I am writing a python chatbot with tensorflow that is utilizing the dump of all Reddit comments over the past few years found here https://www.reddit.com/r/datasets/comments/3bxlg7/i_have_every_publicly_available_reddit_comment/?st=j9udbxta&sh=69e4fee7. I downloaded the comments through the torrent, and all seemed to go well. However, when I read the JSON file into a python program, the entire file does not seem to load. Each month's data in 2015 is around 15,000KB, but JSON will only load the first 2600 lines while the true file has hundred's of thousands of lines. When I look at the last row loaded from the JSON file it seems to be cut off short and in the middle of a sentence for some reason like this.
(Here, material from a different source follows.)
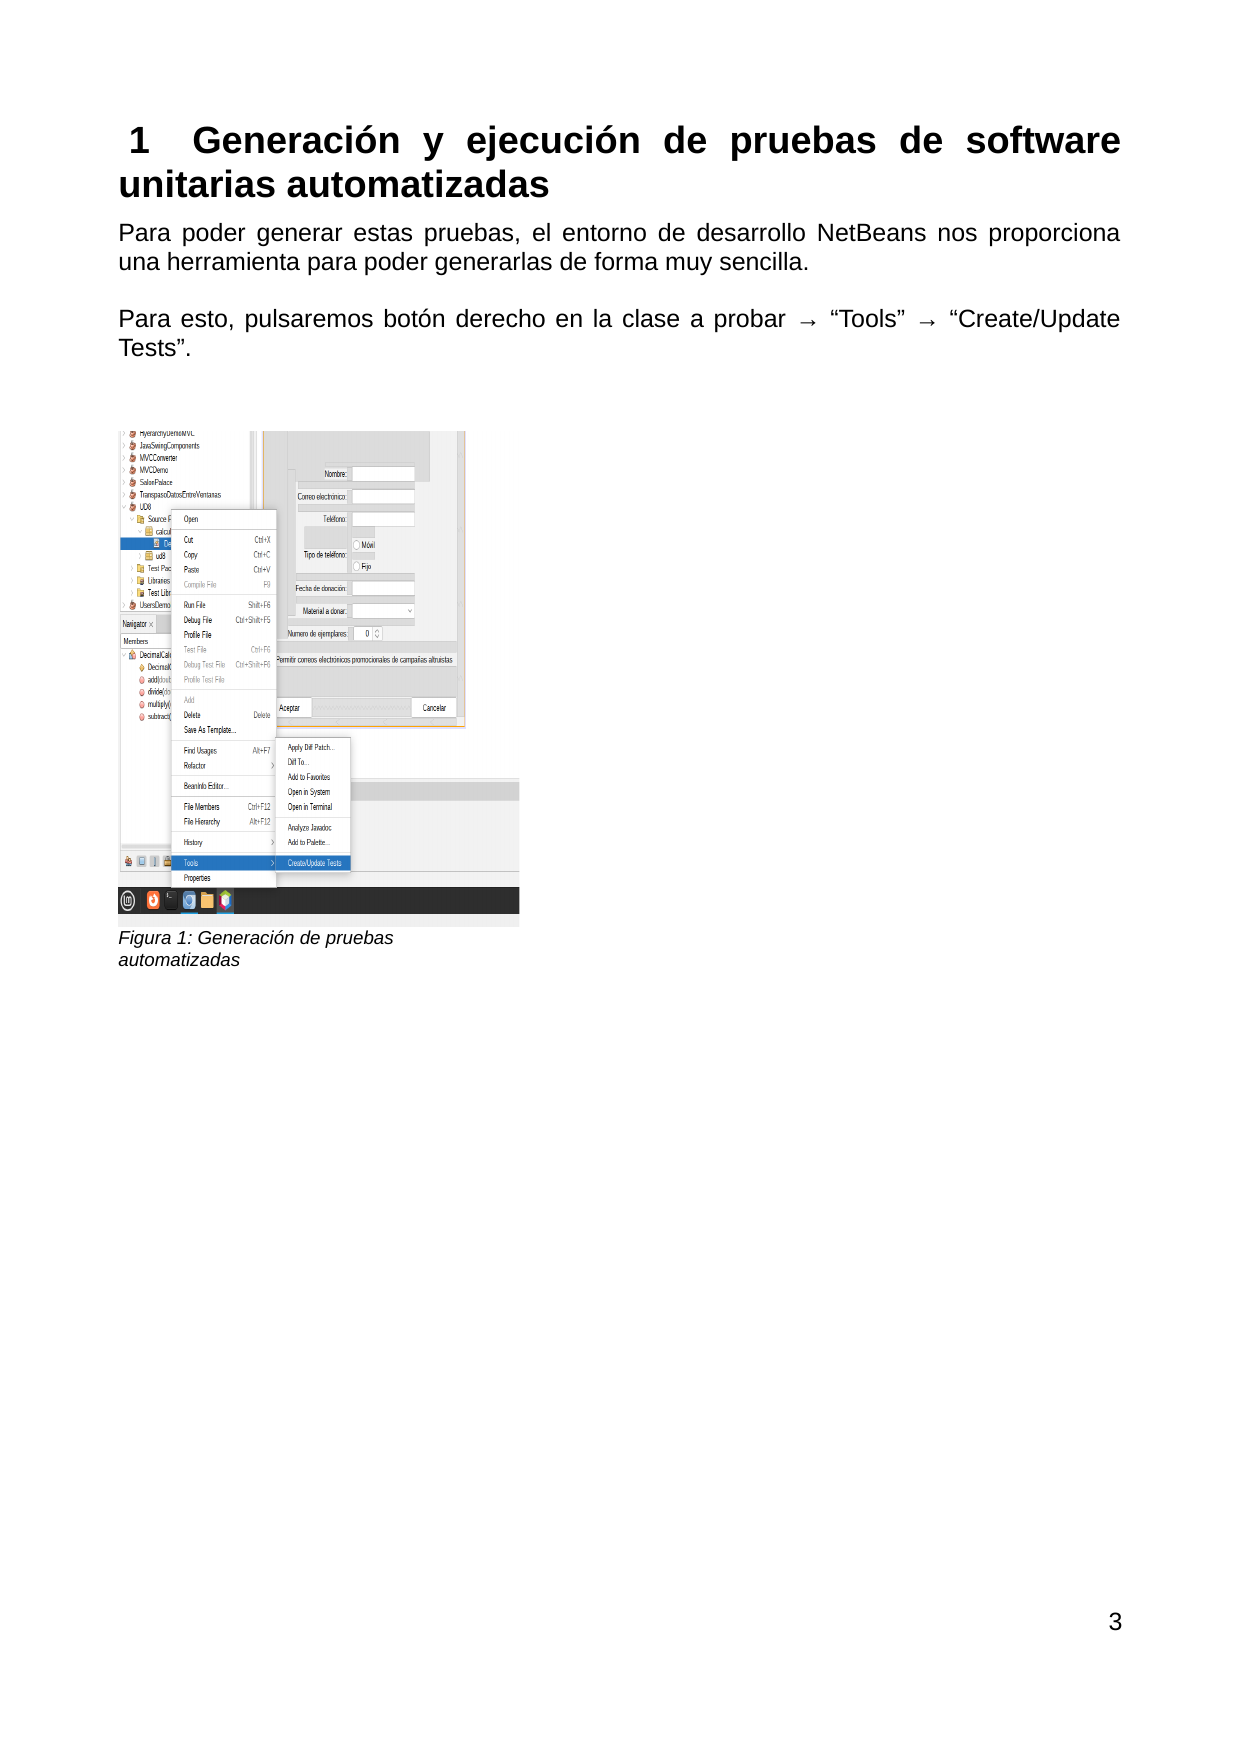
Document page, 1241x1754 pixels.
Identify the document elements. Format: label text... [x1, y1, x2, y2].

{"subreddit":"sydney","author_flair_text":null,"id":"cqugtij","gilded":0,"removal_reason":null,"downs":0,"archived":false,"created_utc":"1430439358","link_id":"t3_34e5fd","ups":6,"subreddit_id":"t5_2qkob","name":"t1_cqugtij","score_hidden":false,"author_flair_css_class":null,"parent_id":"t1_cqttsc3","controversiality":0,"score":6,"author":"SilverMeteor9798","body":"As state transport minister almost every press release from Gladys had something in there about how the liberals were \"getting on with the job\" and blaming Labor for something. It wasn't necessarily false, it just got tiresome after a while particular
This is the code I am using to read the JSON file
timeframe = '2015-05'
with open("Data/reddit_data/{}/RC_{}".format(timeframe.split('-')[0], timeframe), buffering=1000) as f:
for row in f:
row = json.loads(row)
Where timeframe is the specific JSON file related to the Reddit comments in 05/2015. When I run this code, I get this error
json.decoder.JSONDecodeError: Unterminated string starting at: line 1 column 368 (char 367)
This makes sense to me because the last line of the loaded JSON file is cut short, but how can I let python read the entire JSON file? I am following sentdex' chatbot tutorial on YouTube (https://www.youtube.com/watch?v=dvOnYLDg8_Y), and even when I run his exact code I get the same error. How do I get the entire JSON file loaded so that I can read the hundreds of thousands of comments? I have tried to change the buffering, and I have tried redownloading the comments.